Глазастый, сообразительный, крепкий - экстракт 17-летнего. Тело точно такое, чтобы строить казармы. Руки точно такие, чтобы копать рвы. Уши точно такие, чтобы в них кричать. Как раз. Как раз тот, что нужен Третьему Рейху.
Покидая родные дороги, поезд в 1941-м везет парнишку в безвременье, в место, где ни лохматого пса во дворе, ни стертой краски на окнах, ни голоса родителей в полдень, ни высокой крыши над чердаком. Ни дома, ни времени.
В том вагоне люди прислонялись друг к другу. Жались, теснились, бродили, любили. В том городе люди, прижимаясь, мечтали. Мечтали и бредили. Люди писали на стенах: «Вернуться». Вернуться туда, где Zwangsarbeiter - звуки, которые никому ни о чем не говорят.
Дом. Слово, вросшее в землю и высохшее. Отзвук его все слабел, краски тускли, запах рассеивался в чистом воздухе над Дунаем. После тяжелых лет войны и принудительной работы мой стрыйко - брат дедушки - из Вены вместе со своей любимой отправляется к границе с тогдашней Россией. Почти семьсот километров на велосипеде (!).
«Хочу назад», - говорит уже взрослый мужественный человек, увидевший наихудшее. Впрочем, пограничники смеются и отправляют назад в обратном направлении.
Verboten. Запрещено. Так звучит несбывшаяся мечта, гнев и отчаяние, так звучат слезы почти пятьдесят лет разлуки с близкими. Так звучит новый дом.
По кирпичику, дощечке уже зрелый и женатый Влодка строит новое жилье.
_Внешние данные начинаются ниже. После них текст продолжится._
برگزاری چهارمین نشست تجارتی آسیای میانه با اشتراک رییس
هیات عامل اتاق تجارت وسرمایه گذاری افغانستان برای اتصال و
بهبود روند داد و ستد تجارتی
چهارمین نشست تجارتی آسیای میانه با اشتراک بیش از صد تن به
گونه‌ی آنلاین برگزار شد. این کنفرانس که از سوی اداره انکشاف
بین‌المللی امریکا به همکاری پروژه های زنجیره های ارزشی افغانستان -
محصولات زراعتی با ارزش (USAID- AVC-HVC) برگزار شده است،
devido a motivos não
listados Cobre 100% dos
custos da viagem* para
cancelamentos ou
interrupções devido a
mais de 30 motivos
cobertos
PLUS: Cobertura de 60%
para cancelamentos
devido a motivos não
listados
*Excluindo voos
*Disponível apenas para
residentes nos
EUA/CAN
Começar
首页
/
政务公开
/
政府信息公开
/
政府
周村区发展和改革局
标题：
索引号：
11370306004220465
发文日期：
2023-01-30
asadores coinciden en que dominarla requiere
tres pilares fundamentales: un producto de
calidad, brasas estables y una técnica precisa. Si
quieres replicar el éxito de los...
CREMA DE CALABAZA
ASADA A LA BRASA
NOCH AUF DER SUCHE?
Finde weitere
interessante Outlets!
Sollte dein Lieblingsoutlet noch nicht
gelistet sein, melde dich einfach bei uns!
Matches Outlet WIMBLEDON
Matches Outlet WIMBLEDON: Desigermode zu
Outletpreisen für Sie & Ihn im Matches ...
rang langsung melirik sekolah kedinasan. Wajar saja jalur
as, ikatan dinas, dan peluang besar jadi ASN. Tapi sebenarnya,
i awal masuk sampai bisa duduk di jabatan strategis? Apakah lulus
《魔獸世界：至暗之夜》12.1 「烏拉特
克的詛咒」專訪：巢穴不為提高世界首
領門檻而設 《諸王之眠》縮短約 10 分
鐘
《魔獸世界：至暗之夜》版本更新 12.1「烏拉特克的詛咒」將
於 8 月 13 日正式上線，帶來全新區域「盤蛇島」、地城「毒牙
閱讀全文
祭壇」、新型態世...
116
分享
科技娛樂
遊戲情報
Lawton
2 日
И сажает дерево. Marille, Marillenbaum. Абрикос.
Я кладу руку на сердце и говорю, что нигде и никогда я еще не пробовала такого абрикосового варенья.
- Это Marillenkonfitur, - говорит мне тетя Анна, дочь Влодека, сидя в своей квартире в Вене. - Это с того дерева. В доме уже никто не живет, но дерево дальше плодоносит, - улыбается.
Я слушаю, листаю старые фотографии с затертыми названиями. На стол с хлеба капает абрикос. Густая, благоухающая гуща. Заканчивается альбом, заканчивается хлеб.
Но я знаю, история эта никогда не заканчивается.